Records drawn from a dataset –
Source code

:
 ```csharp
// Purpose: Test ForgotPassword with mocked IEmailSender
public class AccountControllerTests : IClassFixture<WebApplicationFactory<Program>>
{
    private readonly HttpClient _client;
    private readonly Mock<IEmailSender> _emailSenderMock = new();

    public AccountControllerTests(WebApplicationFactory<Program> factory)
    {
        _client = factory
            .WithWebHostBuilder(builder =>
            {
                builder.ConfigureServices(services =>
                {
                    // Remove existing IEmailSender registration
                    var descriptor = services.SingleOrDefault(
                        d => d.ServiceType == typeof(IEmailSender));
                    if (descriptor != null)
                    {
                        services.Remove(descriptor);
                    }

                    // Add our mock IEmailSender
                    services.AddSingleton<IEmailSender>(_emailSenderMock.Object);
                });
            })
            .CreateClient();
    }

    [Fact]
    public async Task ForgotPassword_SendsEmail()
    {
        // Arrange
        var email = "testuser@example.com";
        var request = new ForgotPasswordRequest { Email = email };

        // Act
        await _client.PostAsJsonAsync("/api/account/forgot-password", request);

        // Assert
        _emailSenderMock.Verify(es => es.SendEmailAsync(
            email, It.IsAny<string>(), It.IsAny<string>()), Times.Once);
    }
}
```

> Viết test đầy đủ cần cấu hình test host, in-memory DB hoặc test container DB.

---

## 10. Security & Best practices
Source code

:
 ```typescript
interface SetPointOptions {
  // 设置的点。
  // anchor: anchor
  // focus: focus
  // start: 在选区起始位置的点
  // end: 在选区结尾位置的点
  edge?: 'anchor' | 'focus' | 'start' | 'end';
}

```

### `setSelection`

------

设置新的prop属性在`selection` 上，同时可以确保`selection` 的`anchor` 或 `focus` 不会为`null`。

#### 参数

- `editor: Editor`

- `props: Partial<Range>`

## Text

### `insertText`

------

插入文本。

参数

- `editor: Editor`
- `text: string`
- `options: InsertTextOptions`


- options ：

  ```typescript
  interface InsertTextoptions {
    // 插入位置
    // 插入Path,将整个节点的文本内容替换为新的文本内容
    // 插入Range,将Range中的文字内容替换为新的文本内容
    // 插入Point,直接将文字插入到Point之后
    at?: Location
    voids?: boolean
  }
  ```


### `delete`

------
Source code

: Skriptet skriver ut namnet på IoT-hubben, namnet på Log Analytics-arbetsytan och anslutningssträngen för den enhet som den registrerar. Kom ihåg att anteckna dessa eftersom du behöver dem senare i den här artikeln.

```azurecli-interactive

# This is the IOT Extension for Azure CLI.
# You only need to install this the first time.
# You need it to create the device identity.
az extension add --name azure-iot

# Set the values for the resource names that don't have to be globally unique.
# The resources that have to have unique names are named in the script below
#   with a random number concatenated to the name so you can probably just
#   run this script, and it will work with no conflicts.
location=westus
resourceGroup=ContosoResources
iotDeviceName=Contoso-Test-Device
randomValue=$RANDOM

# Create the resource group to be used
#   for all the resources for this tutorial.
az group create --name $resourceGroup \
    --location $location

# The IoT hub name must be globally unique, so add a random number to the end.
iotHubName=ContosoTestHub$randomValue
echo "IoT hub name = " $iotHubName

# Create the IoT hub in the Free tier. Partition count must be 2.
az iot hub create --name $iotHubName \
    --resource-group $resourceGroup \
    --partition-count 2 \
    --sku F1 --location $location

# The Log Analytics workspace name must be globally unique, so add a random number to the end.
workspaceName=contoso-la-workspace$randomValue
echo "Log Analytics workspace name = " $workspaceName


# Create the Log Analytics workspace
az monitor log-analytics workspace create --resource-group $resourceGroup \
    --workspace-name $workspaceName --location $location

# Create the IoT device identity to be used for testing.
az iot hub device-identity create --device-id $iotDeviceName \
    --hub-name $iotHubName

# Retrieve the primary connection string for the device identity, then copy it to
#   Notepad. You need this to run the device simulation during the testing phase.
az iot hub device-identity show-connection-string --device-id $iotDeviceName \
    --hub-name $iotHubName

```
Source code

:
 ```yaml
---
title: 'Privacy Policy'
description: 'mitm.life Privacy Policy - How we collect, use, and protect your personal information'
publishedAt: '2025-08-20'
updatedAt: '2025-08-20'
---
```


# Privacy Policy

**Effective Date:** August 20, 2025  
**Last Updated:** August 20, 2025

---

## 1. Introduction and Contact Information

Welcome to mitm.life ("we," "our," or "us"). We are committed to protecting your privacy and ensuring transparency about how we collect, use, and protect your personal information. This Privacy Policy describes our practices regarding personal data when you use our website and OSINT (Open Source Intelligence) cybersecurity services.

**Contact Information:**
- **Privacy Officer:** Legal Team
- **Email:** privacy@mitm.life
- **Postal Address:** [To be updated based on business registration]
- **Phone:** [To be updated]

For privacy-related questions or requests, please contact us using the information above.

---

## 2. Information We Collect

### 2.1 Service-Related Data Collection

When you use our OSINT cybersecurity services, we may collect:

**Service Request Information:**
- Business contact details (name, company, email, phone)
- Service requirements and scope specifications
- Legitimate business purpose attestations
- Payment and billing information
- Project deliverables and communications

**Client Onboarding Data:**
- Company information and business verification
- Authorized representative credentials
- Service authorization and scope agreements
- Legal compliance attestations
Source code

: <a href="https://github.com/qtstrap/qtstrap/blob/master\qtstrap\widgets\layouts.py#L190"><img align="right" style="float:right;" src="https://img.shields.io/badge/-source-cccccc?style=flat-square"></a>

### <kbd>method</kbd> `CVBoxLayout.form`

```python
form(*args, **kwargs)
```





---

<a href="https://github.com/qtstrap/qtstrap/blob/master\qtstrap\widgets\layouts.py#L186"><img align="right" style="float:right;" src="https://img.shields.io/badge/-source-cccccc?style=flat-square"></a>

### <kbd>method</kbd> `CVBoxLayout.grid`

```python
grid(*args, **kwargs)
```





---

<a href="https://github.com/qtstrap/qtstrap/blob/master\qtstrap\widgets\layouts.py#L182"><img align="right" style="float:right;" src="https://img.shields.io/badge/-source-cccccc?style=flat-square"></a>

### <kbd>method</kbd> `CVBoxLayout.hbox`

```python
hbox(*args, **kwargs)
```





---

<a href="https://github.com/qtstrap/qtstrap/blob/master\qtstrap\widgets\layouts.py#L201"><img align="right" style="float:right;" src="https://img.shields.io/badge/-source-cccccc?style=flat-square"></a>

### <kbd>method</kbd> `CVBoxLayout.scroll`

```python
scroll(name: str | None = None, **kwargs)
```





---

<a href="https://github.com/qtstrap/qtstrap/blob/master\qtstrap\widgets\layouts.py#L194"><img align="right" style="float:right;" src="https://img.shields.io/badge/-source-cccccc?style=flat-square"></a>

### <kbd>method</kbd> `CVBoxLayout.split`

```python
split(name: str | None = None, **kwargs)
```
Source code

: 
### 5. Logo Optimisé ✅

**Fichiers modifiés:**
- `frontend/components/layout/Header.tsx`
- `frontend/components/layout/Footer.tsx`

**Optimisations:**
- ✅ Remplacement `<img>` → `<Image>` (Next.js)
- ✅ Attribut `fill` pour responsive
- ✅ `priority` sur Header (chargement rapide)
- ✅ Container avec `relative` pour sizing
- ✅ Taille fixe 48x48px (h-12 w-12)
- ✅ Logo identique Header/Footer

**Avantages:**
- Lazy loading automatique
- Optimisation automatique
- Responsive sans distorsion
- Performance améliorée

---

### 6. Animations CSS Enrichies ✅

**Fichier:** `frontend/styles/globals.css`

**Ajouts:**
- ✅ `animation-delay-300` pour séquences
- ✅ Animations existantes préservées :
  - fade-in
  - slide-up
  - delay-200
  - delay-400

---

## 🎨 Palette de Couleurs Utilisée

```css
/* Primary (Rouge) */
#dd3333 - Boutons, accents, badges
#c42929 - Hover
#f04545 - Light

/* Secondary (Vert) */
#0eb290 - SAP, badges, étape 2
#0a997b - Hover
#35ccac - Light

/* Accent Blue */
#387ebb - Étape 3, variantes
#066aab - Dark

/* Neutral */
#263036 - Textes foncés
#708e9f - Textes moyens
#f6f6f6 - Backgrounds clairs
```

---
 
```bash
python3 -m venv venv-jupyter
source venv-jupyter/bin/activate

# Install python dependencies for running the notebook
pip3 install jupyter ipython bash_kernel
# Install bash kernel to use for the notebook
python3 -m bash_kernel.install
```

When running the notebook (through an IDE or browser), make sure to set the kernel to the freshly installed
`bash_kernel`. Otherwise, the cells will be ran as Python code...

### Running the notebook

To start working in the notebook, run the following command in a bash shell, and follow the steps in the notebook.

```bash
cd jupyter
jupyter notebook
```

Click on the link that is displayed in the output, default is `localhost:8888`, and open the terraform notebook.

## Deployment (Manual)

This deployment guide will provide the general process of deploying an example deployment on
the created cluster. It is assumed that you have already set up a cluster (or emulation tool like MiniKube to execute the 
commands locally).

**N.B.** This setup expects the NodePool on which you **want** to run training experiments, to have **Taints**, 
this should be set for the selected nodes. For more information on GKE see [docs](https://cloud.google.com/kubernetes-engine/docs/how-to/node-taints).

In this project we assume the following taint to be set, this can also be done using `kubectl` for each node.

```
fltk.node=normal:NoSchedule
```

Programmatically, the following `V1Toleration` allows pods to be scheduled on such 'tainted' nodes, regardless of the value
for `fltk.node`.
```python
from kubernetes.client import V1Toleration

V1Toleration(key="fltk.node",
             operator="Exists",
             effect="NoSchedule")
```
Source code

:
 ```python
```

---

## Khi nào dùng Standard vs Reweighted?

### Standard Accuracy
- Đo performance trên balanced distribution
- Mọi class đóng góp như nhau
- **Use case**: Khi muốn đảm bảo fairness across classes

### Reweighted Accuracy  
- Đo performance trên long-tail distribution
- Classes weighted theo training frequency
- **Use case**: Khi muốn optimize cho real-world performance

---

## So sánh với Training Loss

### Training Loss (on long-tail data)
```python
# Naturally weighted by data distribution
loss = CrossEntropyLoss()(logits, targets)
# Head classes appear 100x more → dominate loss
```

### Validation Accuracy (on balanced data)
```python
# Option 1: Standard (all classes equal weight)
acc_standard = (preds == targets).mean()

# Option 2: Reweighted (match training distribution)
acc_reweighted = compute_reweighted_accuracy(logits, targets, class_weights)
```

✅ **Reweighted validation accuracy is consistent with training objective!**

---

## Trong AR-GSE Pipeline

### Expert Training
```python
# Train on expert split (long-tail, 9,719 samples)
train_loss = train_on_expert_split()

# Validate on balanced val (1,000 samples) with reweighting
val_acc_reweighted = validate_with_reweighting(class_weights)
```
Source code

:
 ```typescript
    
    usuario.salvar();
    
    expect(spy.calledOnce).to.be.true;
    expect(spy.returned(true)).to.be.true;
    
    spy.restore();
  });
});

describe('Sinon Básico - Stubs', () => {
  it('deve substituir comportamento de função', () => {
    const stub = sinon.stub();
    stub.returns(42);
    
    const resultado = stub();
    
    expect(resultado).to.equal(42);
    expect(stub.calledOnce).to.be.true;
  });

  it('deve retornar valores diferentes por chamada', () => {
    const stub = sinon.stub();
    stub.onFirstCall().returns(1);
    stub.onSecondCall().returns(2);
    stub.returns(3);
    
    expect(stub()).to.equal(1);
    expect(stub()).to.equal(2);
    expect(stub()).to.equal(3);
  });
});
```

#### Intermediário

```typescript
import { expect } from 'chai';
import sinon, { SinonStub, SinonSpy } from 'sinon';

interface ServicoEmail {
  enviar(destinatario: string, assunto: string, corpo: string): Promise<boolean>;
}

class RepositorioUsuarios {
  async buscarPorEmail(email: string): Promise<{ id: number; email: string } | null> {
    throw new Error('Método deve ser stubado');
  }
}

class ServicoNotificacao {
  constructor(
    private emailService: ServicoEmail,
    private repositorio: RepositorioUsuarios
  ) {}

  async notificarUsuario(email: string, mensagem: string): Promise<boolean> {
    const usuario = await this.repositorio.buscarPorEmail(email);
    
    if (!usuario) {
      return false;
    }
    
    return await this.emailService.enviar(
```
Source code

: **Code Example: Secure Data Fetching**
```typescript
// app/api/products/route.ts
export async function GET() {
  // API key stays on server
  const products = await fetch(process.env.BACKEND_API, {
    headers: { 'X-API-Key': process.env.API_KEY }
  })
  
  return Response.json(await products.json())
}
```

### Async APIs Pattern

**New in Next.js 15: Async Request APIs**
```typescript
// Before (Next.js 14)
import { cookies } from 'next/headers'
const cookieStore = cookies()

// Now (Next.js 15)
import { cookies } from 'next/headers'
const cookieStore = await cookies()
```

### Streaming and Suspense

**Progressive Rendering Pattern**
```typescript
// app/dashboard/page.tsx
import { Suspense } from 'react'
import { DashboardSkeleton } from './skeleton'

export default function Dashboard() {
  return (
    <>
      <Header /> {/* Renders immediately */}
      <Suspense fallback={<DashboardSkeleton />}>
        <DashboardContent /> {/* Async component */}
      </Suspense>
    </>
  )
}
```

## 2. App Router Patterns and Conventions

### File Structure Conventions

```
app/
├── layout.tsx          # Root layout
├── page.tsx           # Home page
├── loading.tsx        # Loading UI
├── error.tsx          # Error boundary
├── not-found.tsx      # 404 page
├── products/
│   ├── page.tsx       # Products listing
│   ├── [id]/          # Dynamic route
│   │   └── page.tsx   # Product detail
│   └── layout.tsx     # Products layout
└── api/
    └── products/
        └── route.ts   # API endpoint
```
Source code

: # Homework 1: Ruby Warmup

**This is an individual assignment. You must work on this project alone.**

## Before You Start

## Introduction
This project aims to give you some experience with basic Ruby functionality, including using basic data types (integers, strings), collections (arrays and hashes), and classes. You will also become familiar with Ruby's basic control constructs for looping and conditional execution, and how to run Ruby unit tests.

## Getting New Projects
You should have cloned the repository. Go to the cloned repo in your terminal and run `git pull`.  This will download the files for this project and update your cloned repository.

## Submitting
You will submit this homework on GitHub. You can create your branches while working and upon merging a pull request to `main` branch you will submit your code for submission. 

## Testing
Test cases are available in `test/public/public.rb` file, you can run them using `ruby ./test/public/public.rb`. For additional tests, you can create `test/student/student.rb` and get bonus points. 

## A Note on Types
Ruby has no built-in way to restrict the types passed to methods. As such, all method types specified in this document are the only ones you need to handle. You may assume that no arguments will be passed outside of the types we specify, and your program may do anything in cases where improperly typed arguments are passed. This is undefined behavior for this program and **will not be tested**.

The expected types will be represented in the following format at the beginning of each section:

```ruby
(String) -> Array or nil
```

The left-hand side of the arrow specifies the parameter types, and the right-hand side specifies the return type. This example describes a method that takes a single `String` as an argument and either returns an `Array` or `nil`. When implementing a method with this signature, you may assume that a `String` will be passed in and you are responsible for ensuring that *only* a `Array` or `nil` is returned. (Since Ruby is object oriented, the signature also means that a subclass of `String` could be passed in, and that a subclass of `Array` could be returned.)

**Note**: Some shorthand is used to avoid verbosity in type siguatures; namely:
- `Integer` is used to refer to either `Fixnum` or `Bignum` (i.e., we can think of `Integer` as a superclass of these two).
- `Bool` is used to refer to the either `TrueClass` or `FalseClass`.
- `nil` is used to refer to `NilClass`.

WHAT YOU WILL DO – In these entries, some lines may contain the string "iotHubName". Give the number of such lines and nothing more.

SOLUTION TO THE EXERCISE – 5